I am adding new topic to the Blog. High Performance Computing and Supercomputing on VMware vSphere. This topic came up from a recent customer discussion on how they could build a distributed cloud to the purpose of grid computing that scales on par with traditional super computers. Coming from a family that has been involved with supercomputers for decades, I found this topic to be of keen interest. As a result, I’ve started to collect a series of notes and white papers on the topic of High Performance Computing (HPC) on VMware vSphere and the changes that must be considered to maximize performance and scalability of a virtual HPC Cluster Environment.

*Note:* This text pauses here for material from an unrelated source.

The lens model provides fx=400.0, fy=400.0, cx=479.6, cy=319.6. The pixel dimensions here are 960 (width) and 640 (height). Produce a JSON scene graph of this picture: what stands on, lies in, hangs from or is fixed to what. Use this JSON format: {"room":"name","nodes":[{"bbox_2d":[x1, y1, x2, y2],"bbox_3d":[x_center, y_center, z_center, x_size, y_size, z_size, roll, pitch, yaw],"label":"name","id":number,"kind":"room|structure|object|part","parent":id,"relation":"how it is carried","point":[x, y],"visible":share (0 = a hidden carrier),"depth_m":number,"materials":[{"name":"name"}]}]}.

First, an old but mandatory read on the topic is covered in a Paper published by Cam Macdonald and Paul Lau from the University of Alberta titled: Pragmatics of Virtual Machines for High-Performance Computing: A Quantitative Study of Basic Overheads by Cam Macdonell and Paul Lu
http://www.vmware.com/files/pdf/paullu.vmware.final.pdf
Macdonald and Lau’s paper is currently a little dated but many of the ideas still hold. Some points to be aware of is understanding how vSphere 5 has been optimized to reduce overhead, allow for better performance, and the automated orchestration features that will allow for capacity on demand. Macdonald’s and Lau’s closing issues regarding overhead have been reduced to less than 1% for most compute types and with the increase in performance of the CPU every year, this overhead becomes smaller yet.

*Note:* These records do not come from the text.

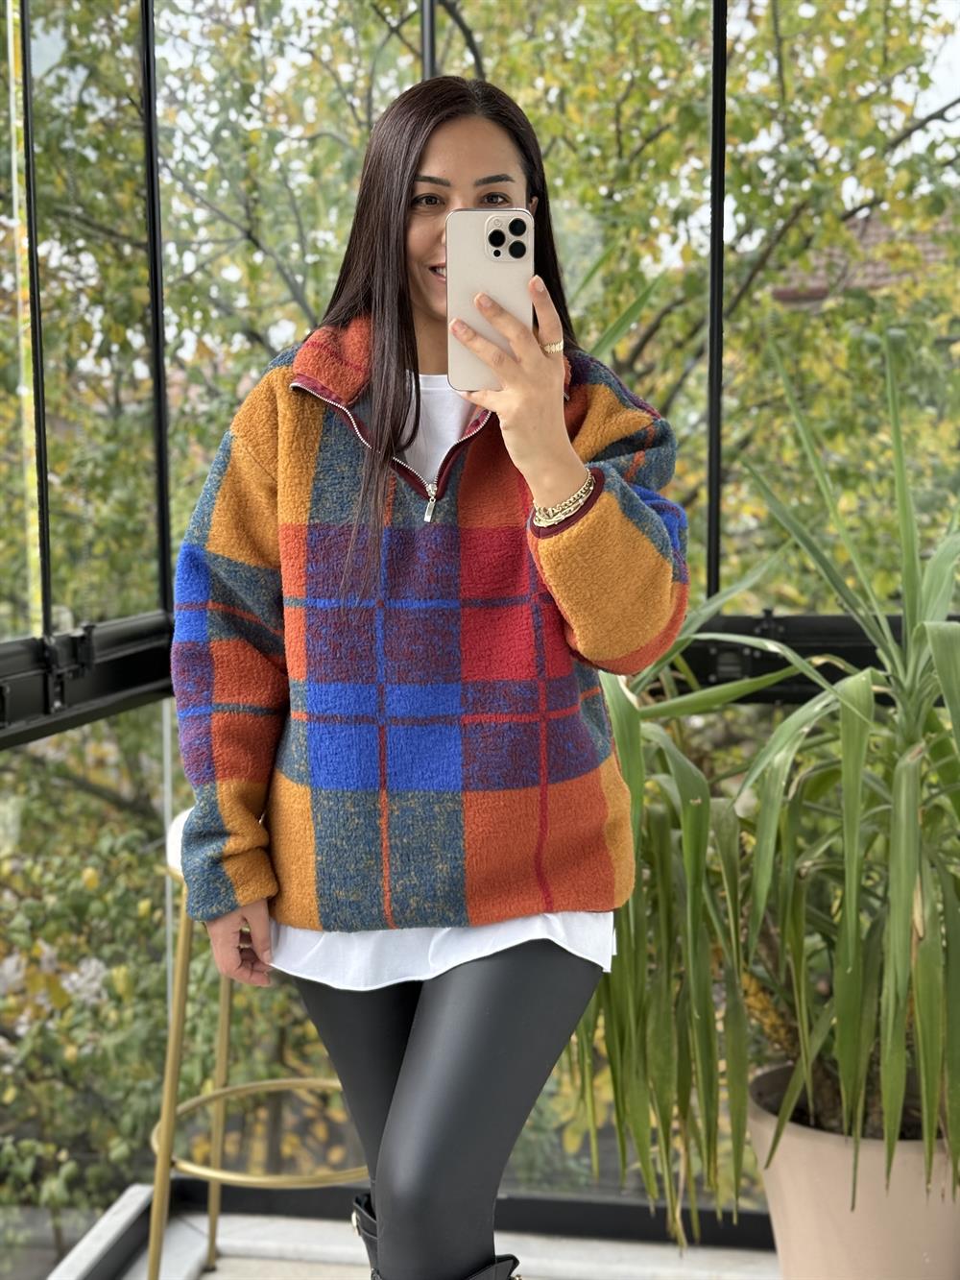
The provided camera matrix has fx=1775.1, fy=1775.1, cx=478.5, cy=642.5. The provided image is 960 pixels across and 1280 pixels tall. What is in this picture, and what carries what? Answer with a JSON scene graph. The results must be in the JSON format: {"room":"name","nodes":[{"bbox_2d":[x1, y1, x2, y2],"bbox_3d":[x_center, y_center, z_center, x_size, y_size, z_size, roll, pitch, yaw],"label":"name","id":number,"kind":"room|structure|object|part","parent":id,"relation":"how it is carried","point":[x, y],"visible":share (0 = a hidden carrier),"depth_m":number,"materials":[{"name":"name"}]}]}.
{"room":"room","nodes":[
{"label":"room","id":0,"kind":"room"},
{"bbox_2d":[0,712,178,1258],"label":"shrub","id":1,"kind":"object","parent":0,"point":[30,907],"visible":0.58,"depth_m":7.44,"materials":[{"name":"green plant"}]},
{"bbox_2d":[43,1193,775,1279],"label":"floor","id":2,"kind":"structure","parent":0,"point":[220,1275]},
{"bbox_2d":[142,804,364,1279],"bbox_3d":[-0.313,0.676,2.850,0.480,0.830,0.477,1,6,9],"label":"bar stool","id":3,"kind":"object","parent":2,"relation":"on","point":[328,1082],"visible":0.46,"depth_m":2.78,"materials":[{"name":"gold metal"}]},
{"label":"stool seat","id":4,"kind":"part","parent":3,"relation":"part of","materials":[{"name":"white fabric"}]},
{"bbox_2d":[165,75,689,1279],"bbox_3d":[-0.048,0.165,2.060,0.571,1.668,0.751,1,6,9],"label":"woman","id":5,"kind":"object","parent":2,"relation":"on","point":[391,1124],"visible":0.96,"depth_m":1.91},
{"bbox_2d":[267,911,618,992],"bbox_3d":[-0.053,0.280,2.076,0.439,0.150,0.431,1,6,9],"label":"shirt hem","id":6,"kind":"object","parent":5,"relation":"on","point":[610,942],"visible":0.23,"depth_m":1.95,"materials":[{"name":"white fabric"}]},
{"bbox_2d":[446,207,534,389],"bbox_3d":[0.016,-0.357,1.852,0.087,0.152,0.198,1,6,9],"label":"smartphone","id":7,"kind":"object","parent":5,"relation":"in","point":[495,259],"visible":0.83,"depth_m":1.86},
{"bbox_2d":[24,0,959,612],"bbox_3d":[0.542,-1.759,11.002,7.333,10.349,6.576,1,6,9],"label":"tree","id":8,"kind":"object","parent":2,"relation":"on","point":[782,31],"visible":0.41,"depth_m":9.64,"materials":[{"name":"green plant"}]},
{"bbox_2d":[748,1063,959,1279],"bbox_3d":[0.563,0.812,2.457,0.378,0.362,0.382,1,6,9],"label":"plant pot","id":9,"kind":"object","parent":2,"relation":"on","point":[827,1163],"visible":0.69,"depth_m":2.32,"materials":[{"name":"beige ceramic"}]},
{"bbox_2d":[569,319,959,1241],"bbox_3d":[0.521,0.163,2.372,1.050,1.179,1.027,1,6,9],"label":"potted plant","id":10,"kind":"object","parent":9,"relation":"in","point":[911,735],"visible":0.93,"depth_m":2.30,"materials":[{"name":"green plant"}]},
{"bbox_2d":[0,0,959,1256],"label":"glass wall","id":11,"kind":"structure","parent":0,"point":[713,576],"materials":[{"name":"glass"}]},
{"bbox_2d":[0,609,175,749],"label":"window railing","id":12,"kind":"object","parent":11,"relation":"attached to","point":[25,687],"visible":0.62,"depth_m":2.57,"materials":[{"name":"black metal"}]},
{"bbox_2d":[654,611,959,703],"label":"window railing","id":13,"kind":"object","parent":11,"relation":"attached to","point":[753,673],"visible":0.37,"depth_m":2.90,"materials":[{"name":"black metal"}]},
{"bbox_2d":[768,211,955,307],"label":"building","id":14,"kind":"structure","parent":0,"point":[824,289],"materials":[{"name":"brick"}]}
]}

Next, VMware Employee Jeff Buell posted a blog posts on “HPC Application Performance on ESX 4.1: Stream” back in Sept 2010.
http://blogs.vmware.com/performance/2010/09/hpc-application-performance-on-esx-41-stream.html
Jeff takes great strides in identifying factors that will optimize performance of the compute cluster. Most notable is the use of local memory when writing applications will ensure optimal memory bandwidth once deployed and keeping the computer resources within a single NUMA node to optimize resource utilization. While vSphere can address 1TB of RAM and up to 32CPU’s from a single VM, the optimization for performance lays on keeping VM’s tuned and sized to run within the optimal limitations of the server the VM is hosted upon.
Next, I want to make sure you follow the blog posts of Josh Simons. Josh works in the Office of the CTO at VMware as a strategist specializing in HPC and maintains the VMware Blog posts on HPC here: http://communities.vmware.com/community/vmtn/cto/high-performance
Josh has contributed several videos and discussions on the topics. With the recent Supercomputing 2011 event in Seattle, John pulled together several interviews and overviews of technologies that will enable Cloud based HPC.
In addition, Josh’s 2010 overview of HPC in the Cloud
Lastly, my own observations and comments:
With the recent release of vSphere 5 and Auto Deploy, the process of maintaining a scalable Cloud infrastructure has become considerably simplified. The process of updating an entire server farm can be reduced from weeks to minutes by leveraging PXE and an Image Server to refresh entire farms of servers at reboot. By adding solutions such as templates, workflow orchestration, and capacity management, we can now scale up clusters of computers on demand to accommodate almost any size distributed workload. Adding vCloud Director and vCloud connector allows us to scale the compute cluster even further into a single or multiple public cloud providers on demand. In addition, with the new scalability improvements of vSphere 5, we are finding larger VM’s, more addressable RAM, less overhead, and significant IO gains at the Hypervisor. All of these improvements contribute to the greater acceptance of HPC workloads in the Cloud and in a VM.
As I dig deeper into the topic, I hope I can contribute some of my own personal works to the field and leverage the knowledge of my colleagues to ensure others can explore this emerging growth area.